The Kitchell family of East Mesa was looking forward to Apache Junction’s annual community Easter egg hunt. Their 7-year-old son, an only child, was disappointed to learn it was canceled. But mom Carrie Kitchell found online that the popular annual event has been re-organized into an “Egg-cellent Scavenger Hunt.” From April 9-12, families can cruise around in their cars to spot large Easter eggs placed on storefronts and community facilities.

She was grateful. “We’re used to going to events for Easter, so just to be able to do something out of the house this year brings a little more normalcy back into the holiday,” she said. “We’ve had to look harder for ideas online and focus on new traditions rather than what we’re missing out on this year.”

To have some safe extended family time, the Kitchells plan to do Facetime meetings with their cousins over the weekend. They’ll also have an Easter egg hunt and movie night in their backyard.

Chrysanthe Cupone and her 3-year-old daughter Lilyana coloring Easter eggs.

The health crisis has curtailed other families’ large, traditional celebrations. Every year, the Cupone family books an Easter Sunday brunch at a luxury resort for up to 15 family members. The festivities include big Easter baskets for the kids and post-brunch bonding time. This year, they’ll forgo the big gathering, given concerns about their elderly grandparents and the spread of COVID-19.

Chrysanthe Cupone started Easter activities early so that her 3-year-old daughter Lilyana has a full holiday. They colored Easter eggs together Thursday on the patio of their Phoenix home. This weekend, they will bring Easter dinner to her parents’ home, keeping all at a safe distance with dinner and an egg hunt outside in the yard. Easter goodies are being ordered online this year rather than risking unnecessary trips to the store. Lilyana’s Easter basket will be brimming but with more non-perishable items such as toys from online shopping.

“We had to be a little more creative this year,” Chrysanthe Cupone said. “We’ll still have quality time as a family. Maybe even more so because we won’t be running around as much — we can sit and relax and just focus on being together. We’re even excited for that reason.”

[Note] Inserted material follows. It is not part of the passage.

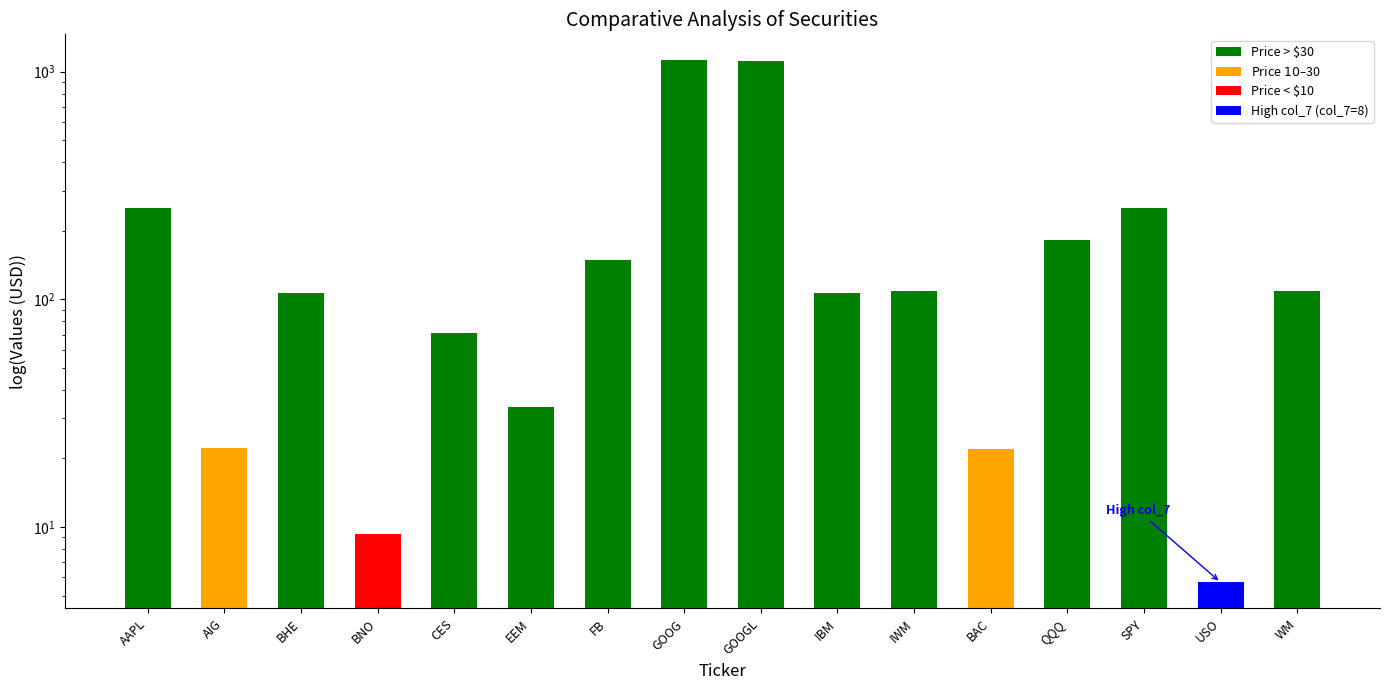

Which label corresponds to the largest value in the chart?

GOOG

Still others have cut back nearly all Easter activities due to coronavirus concerns. Easter week for Kathy and Bob Hubbard usually centers around Catholic religious services culminating in a big post-mass Sunday dinner for their six children and 22 grandchildren in Phoenix. But not this year. All large gatherings are on hold. Instead, their family members are attending online religious services offered throughout the week by the Franciscan Renewal Center and other Catholic churches. Instead of one big Easter Sunday dinner, the family plans to celebrate in separate, smaller groups based on their locations in the Valley.

“We’re taking this [pandemic] very, very seriously,” said Kathy Hubbard, owner of Hubbard Family Swim School.” We just don’t want to put our large group together right now. But it’s hard to be apart at Easter.”